# [Data excerpts]
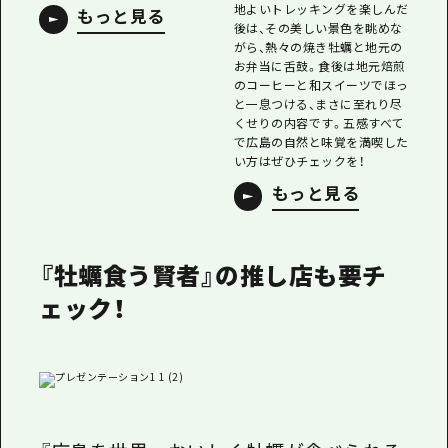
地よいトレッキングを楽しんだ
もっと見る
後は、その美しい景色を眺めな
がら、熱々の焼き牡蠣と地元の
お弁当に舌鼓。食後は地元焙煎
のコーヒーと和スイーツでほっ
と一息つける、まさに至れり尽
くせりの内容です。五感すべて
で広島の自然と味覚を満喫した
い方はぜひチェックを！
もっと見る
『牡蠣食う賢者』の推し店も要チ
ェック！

# [What is required]
Transcribe every line of the listing above verbatim, in the same order and with the same line breaks, and omit the picture.

# [Solution]
地よいトレッキングを楽しんだ
もっと見る
後は、その美しい景色を眺めな
がら、熱々の焼き牡蠣と地元の
お弁当に舌鼓。食後は地元焙煎
のコーヒーと和スイーツでほっ
と一息つける、まさに至れり尽
くせりの内容です。五感すべて
で広島の自然と味覚を満喫した
い方はぜひチェックを！
もっと見る
『牡蠣食う賢者』の推し店も要チ
ェック！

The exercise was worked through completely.